------ Records shown ------
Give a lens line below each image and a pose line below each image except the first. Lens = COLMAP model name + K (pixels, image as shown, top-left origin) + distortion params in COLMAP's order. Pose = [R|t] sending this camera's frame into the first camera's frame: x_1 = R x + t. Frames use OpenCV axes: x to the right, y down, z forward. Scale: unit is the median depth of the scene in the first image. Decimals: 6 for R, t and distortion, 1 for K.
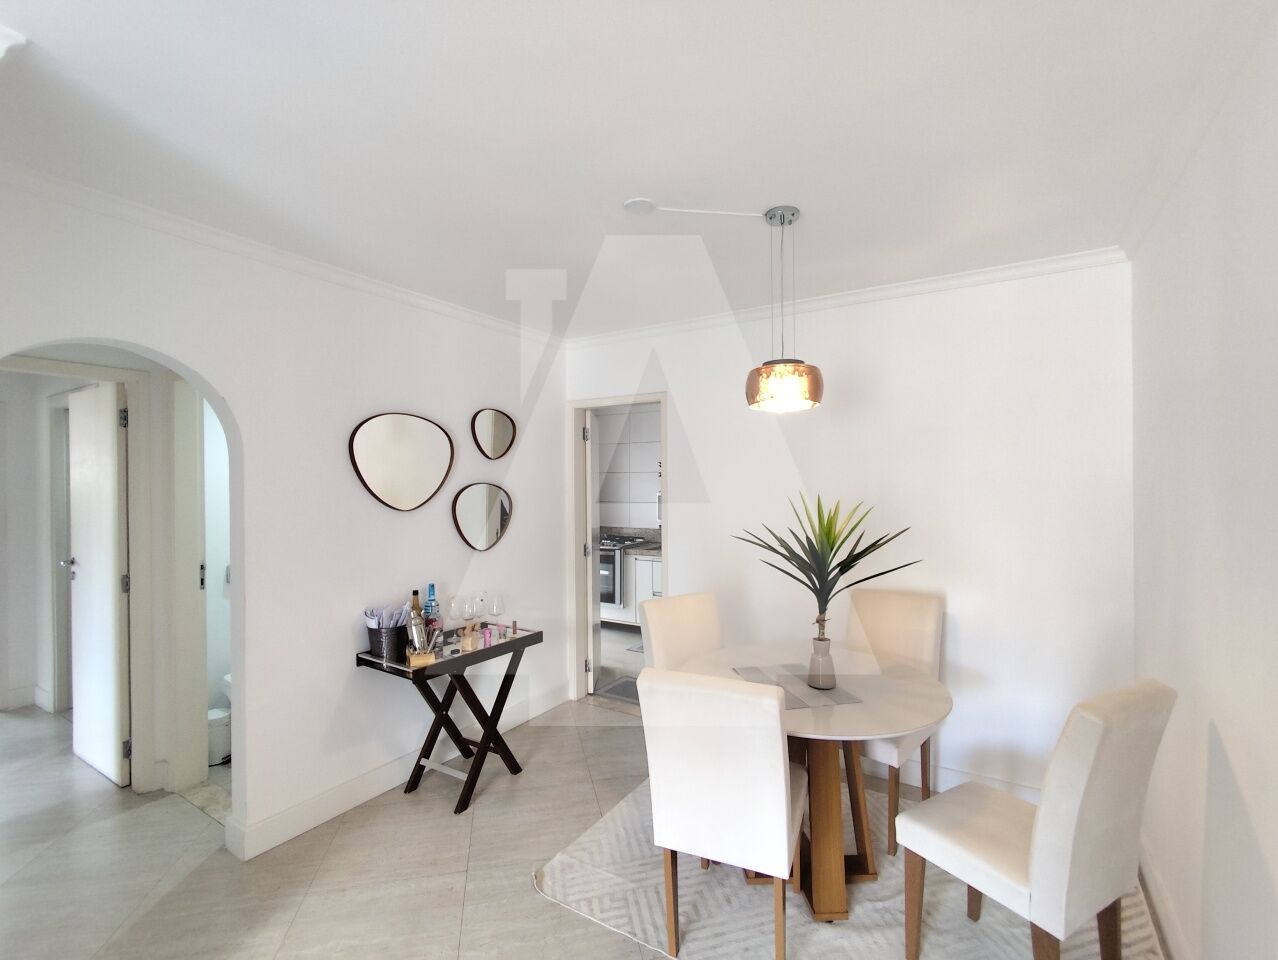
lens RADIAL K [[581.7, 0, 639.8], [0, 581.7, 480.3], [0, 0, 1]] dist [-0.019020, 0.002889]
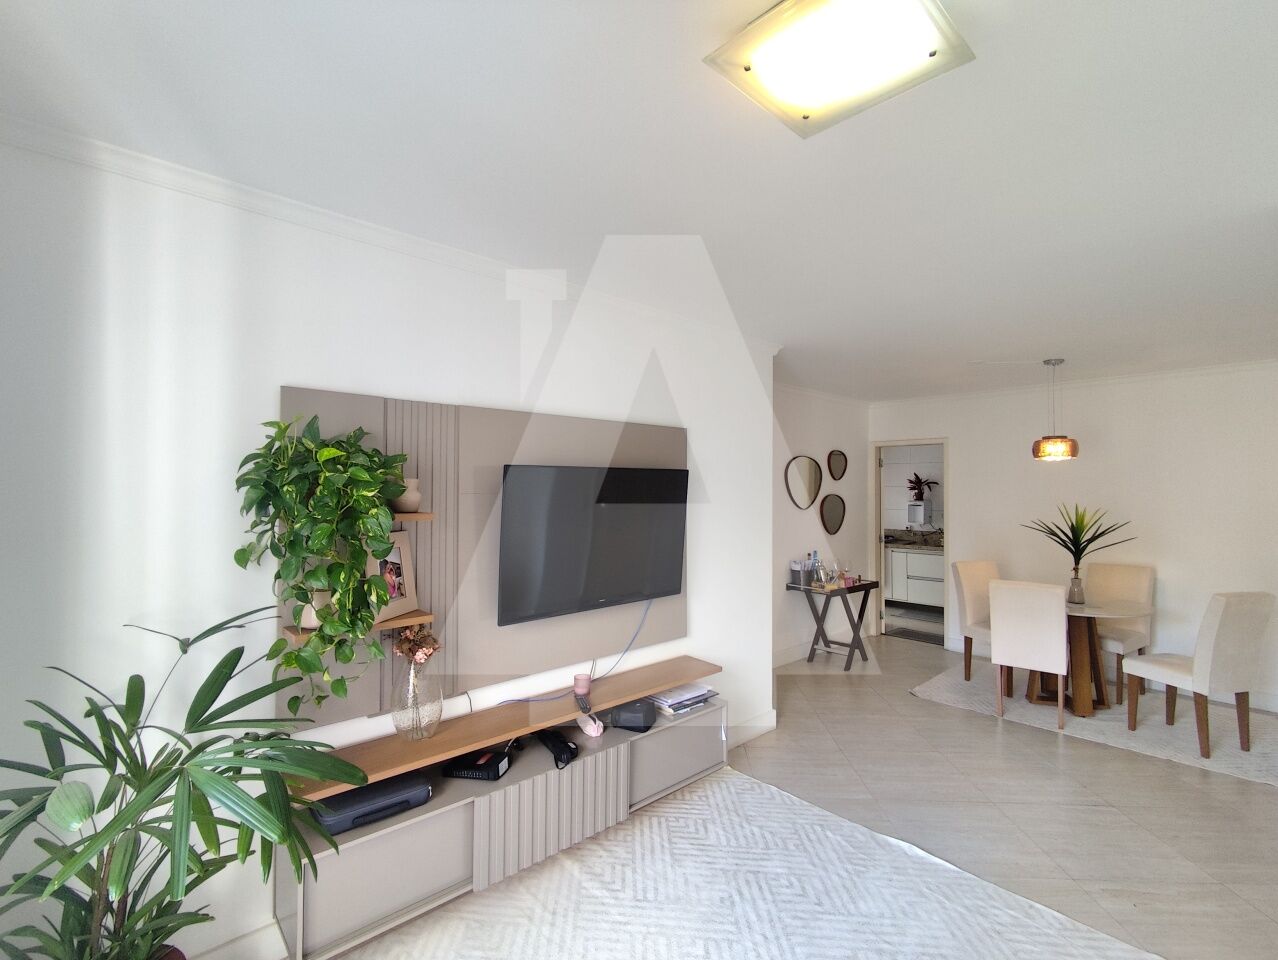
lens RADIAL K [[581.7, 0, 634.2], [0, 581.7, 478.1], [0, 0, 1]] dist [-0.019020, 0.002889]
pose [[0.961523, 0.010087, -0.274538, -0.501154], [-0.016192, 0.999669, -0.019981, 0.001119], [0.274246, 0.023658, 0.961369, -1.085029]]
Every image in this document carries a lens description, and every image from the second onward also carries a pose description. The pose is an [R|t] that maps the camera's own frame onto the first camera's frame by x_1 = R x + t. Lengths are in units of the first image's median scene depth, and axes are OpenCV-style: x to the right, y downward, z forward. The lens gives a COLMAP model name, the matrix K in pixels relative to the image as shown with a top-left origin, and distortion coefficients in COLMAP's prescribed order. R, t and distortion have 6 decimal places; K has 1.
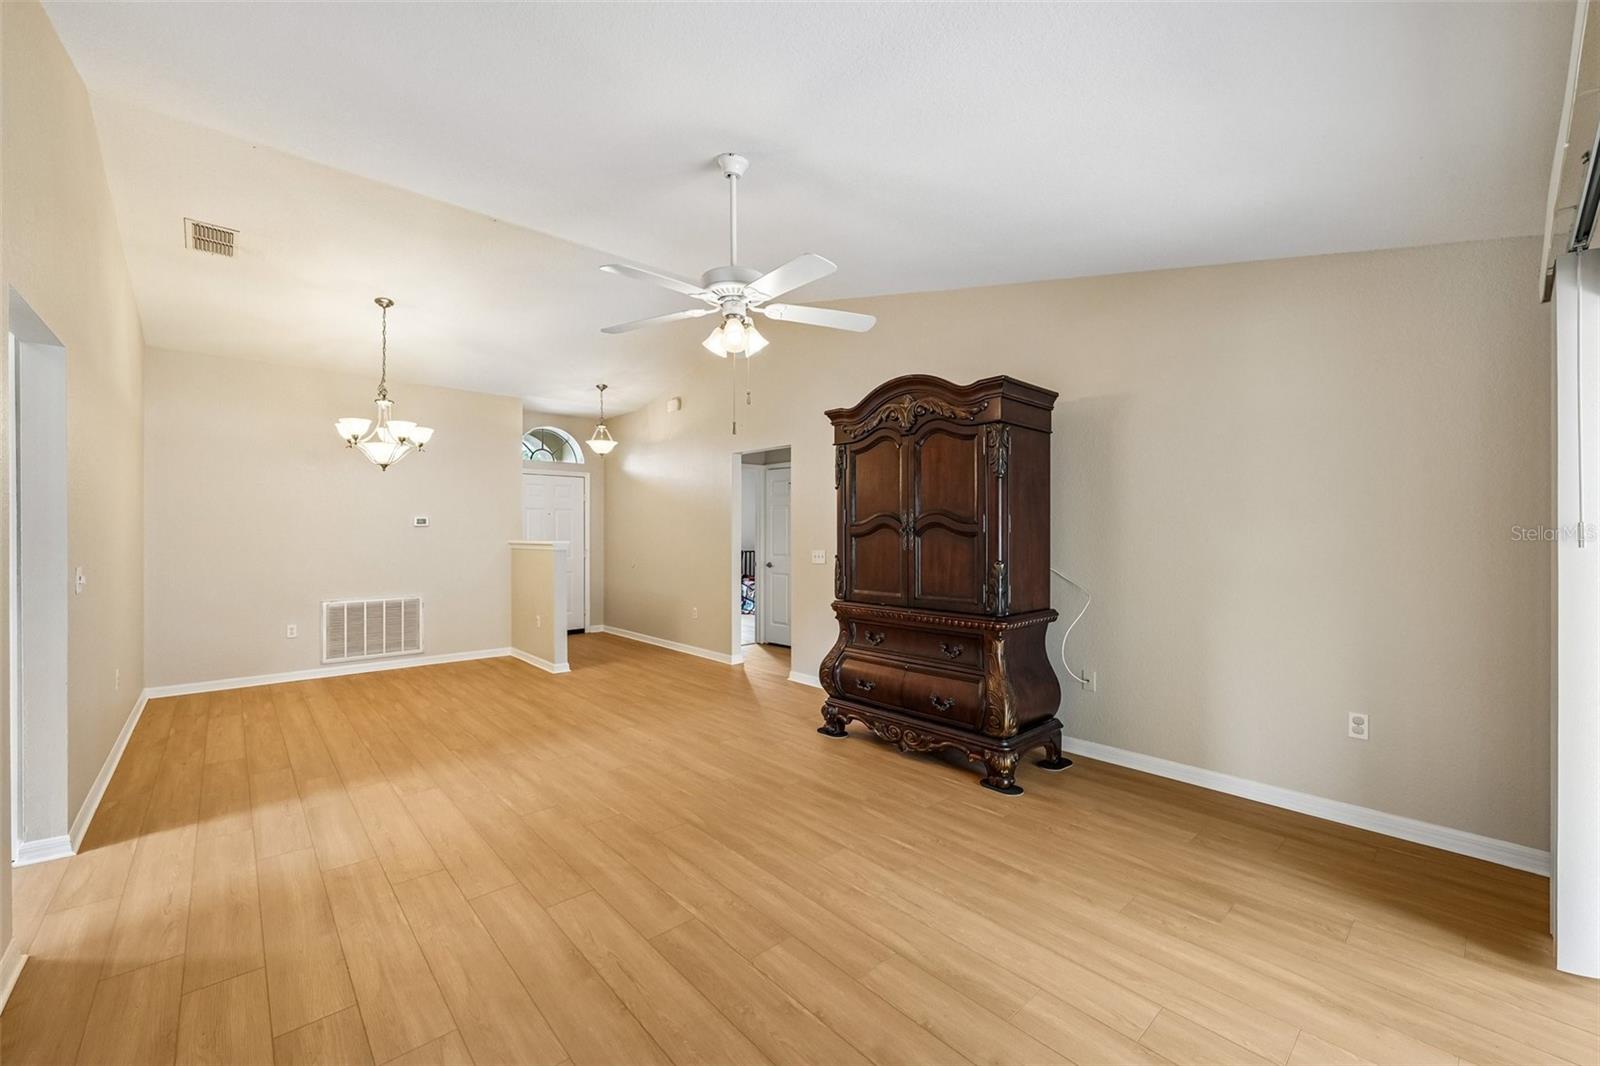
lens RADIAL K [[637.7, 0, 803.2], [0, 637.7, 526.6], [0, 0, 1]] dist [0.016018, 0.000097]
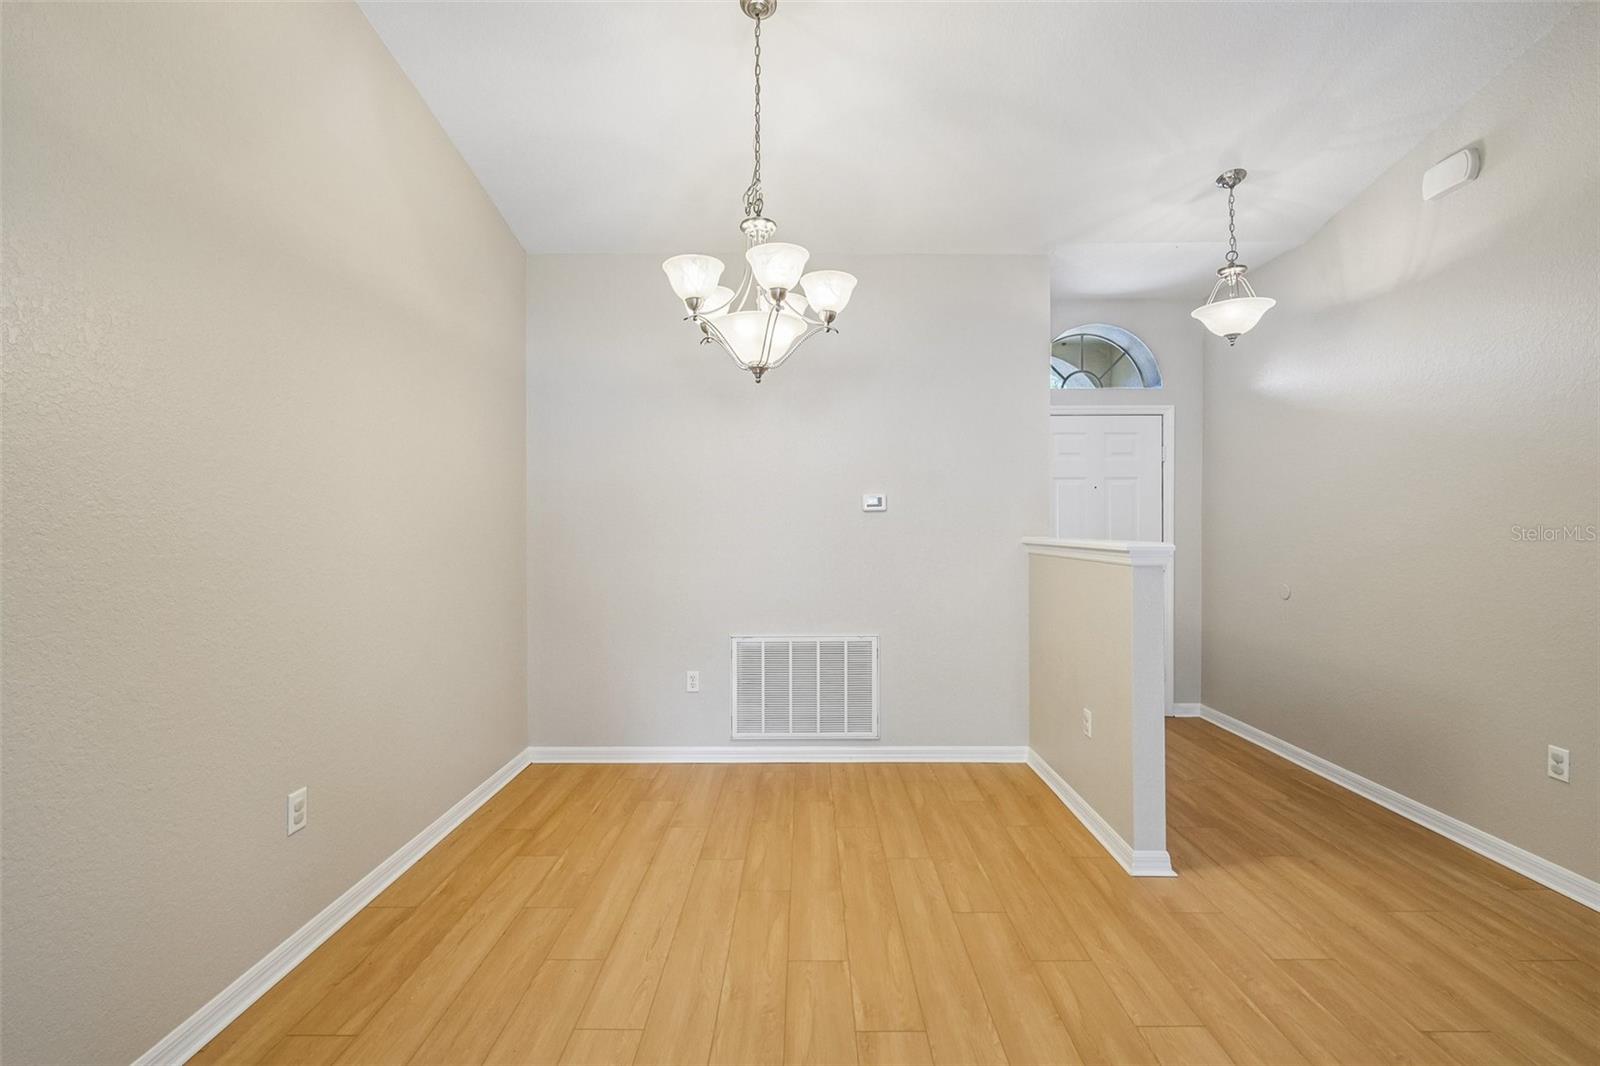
------
Work instruction: Can you rewrite the listing with every "distortion" changed to "lens distortion", leave everything else the same, and omit the pictures?

Reply:
Give a lens line below each image and a pose line below each image except the first. Lens = COLMAP model name + K (pixels, image as shown, top-left origin) + lens distortion params in COLMAP's order. Pose = [R|t] sending this camera's frame into the first camera's frame: x_1 = R x + t. Frames use OpenCV axes: x to the right, y down, z forward. Scale: unit is the median depth of the scene in the first image. Decimals: 6 for R, t and lens distortion, 1 for K.
lens RADIAL K [[581.7, 0, 639.8], [0, 581.7, 480.3], [0, 0, 1]] dist [-0.019020, 0.002889]
lens RADIAL K [[581.7, 0, 634.2], [0, 581.7, 478.1], [0, 0, 1]] dist [-0.019020, 0.002889]
pose [[0.961523, 0.010087, -0.274538, -0.501154], [-0.016192, 0.999669, -0.019981, 0.001119], [0.274246, 0.023658, 0.961369, -1.085029]]
Every image in this document carries a lens description, and every image from the second onward also carries a pose description. The pose is an [R|t] that maps the camera's own frame onto the first camera's frame by x_1 = R x + t. Lengths are in units of the first image's median scene depth, and axes are OpenCV-style: x to the right, y downward, z forward. The lens gives a COLMAP model name, the matrix K in pixels relative to the image as shown with a top-left origin, and lens distortion coefficients in COLMAP's prescribed order. R, t and lens distortion have 6 decimal places; K has 1.
lens RADIAL K [[637.7, 0, 803.2], [0, 637.7, 526.6], [0, 0, 1]] dist [0.016018, 0.000097]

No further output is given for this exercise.